== Segment start ==

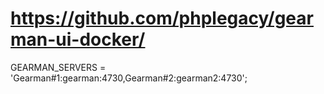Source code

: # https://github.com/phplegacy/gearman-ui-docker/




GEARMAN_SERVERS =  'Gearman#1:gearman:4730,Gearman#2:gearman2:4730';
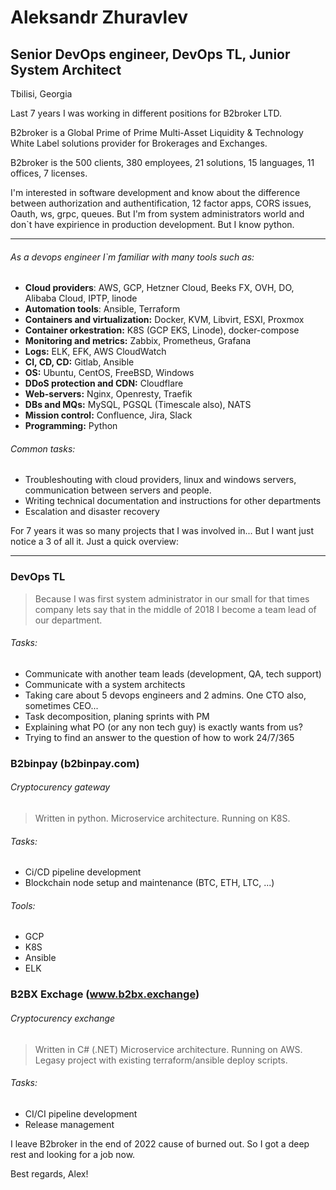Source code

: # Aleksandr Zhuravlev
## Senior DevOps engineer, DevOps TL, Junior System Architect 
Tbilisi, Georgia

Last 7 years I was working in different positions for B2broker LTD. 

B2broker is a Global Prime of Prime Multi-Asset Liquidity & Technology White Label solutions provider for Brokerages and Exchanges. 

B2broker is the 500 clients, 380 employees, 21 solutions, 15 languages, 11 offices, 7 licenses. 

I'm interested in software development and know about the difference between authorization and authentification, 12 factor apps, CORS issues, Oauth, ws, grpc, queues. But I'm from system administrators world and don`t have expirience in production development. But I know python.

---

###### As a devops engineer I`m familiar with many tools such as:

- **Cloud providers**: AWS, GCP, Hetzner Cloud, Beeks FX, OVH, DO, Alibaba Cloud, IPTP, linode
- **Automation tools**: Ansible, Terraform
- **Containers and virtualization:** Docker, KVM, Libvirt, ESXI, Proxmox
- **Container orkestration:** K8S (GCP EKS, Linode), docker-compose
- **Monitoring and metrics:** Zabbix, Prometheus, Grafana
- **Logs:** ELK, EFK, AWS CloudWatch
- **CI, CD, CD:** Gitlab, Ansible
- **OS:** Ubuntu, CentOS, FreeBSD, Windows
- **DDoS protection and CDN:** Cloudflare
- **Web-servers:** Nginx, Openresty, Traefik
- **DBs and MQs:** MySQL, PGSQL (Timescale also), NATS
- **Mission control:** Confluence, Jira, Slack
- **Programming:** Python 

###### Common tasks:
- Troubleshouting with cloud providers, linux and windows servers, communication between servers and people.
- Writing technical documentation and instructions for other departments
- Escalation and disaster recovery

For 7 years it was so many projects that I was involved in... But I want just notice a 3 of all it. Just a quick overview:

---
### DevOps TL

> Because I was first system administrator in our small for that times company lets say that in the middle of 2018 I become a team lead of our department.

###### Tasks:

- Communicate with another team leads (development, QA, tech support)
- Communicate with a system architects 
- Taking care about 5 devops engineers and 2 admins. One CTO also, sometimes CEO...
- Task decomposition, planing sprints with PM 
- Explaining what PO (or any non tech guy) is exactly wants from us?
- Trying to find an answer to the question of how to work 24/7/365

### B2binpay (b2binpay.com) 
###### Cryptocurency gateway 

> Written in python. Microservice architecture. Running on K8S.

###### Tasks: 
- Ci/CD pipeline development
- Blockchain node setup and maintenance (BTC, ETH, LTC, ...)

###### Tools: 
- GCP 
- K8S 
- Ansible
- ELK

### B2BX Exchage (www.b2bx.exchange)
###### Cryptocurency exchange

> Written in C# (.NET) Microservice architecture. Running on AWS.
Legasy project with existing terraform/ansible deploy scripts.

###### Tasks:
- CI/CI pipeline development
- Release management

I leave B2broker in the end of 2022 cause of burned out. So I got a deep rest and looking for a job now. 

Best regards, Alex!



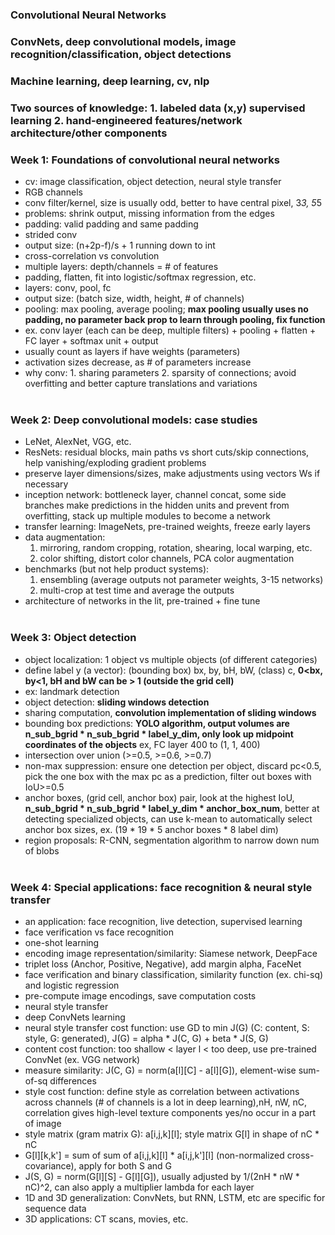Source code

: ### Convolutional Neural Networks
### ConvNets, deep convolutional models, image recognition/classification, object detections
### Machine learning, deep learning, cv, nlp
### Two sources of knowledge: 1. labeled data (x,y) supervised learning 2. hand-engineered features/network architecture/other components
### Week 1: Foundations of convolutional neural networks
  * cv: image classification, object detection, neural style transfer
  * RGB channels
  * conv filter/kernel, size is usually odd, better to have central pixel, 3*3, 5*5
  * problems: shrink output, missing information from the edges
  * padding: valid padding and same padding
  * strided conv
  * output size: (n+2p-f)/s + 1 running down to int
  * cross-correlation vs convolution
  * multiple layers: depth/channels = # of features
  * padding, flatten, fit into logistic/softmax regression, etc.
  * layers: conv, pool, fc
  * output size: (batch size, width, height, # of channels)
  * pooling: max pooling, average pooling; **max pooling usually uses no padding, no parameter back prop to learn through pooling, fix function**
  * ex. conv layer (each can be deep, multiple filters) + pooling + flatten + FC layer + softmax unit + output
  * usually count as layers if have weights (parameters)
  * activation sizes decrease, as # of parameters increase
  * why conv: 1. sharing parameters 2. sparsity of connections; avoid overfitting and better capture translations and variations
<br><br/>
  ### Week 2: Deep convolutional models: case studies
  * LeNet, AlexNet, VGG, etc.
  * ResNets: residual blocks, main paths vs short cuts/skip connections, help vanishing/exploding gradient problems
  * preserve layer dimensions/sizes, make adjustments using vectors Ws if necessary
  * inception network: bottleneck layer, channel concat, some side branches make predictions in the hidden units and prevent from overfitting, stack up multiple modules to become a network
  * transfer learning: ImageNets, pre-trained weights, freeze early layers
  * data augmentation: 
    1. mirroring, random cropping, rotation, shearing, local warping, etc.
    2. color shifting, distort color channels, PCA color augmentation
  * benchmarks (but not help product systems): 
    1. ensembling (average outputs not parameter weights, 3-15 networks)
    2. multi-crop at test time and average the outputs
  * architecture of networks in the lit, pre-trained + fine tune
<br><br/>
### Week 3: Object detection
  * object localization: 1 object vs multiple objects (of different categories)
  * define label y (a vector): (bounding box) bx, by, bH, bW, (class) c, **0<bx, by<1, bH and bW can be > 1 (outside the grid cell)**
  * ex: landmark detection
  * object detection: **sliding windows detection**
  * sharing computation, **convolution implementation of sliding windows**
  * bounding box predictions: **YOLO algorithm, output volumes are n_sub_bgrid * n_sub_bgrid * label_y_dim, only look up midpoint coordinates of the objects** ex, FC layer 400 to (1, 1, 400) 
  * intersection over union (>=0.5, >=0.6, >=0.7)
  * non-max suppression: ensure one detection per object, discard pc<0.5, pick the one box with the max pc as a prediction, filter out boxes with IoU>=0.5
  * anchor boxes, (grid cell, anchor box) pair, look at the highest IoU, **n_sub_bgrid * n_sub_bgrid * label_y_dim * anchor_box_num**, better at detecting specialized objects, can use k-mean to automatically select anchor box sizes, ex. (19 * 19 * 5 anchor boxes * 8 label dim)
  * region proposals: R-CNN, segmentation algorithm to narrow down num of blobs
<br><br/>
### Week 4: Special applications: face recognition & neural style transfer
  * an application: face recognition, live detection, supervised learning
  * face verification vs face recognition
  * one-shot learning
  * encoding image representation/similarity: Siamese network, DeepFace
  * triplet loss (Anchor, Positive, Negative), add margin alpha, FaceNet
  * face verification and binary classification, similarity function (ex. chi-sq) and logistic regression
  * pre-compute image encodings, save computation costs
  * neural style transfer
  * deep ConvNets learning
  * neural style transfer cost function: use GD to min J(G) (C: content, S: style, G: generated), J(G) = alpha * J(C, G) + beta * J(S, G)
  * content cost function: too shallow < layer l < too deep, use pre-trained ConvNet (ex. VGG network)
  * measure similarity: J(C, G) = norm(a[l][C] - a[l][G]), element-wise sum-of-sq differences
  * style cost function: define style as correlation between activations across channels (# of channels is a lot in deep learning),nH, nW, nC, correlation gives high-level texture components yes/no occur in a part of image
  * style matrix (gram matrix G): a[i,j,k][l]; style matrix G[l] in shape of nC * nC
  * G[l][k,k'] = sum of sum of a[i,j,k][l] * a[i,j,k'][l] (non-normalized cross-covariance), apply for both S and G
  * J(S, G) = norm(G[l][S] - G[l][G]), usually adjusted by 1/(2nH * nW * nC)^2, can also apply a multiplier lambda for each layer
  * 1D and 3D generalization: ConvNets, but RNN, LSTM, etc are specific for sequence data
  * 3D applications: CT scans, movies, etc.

== Segment end ==

◆ **INSTRUCTIONS FOR THE TASK**
Transcribe the material above, starting at its first line and ending with the line that contains "Last 7 years", without the pictures.

◆ **WRITTEN ANSWER**
Source code

: # https://github.com/phplegacy/gearman-ui-docker/




GEARMAN_SERVERS =  'Gearman#1:gearman:4730,Gearman#2:gearman2:4730';
Source code

: # Aleksandr Zhuravlev
## Senior DevOps engineer, DevOps TL, Junior System Architect 
Tbilisi, Georgia

Last 7 years I was working in different positions for B2broker LTD. 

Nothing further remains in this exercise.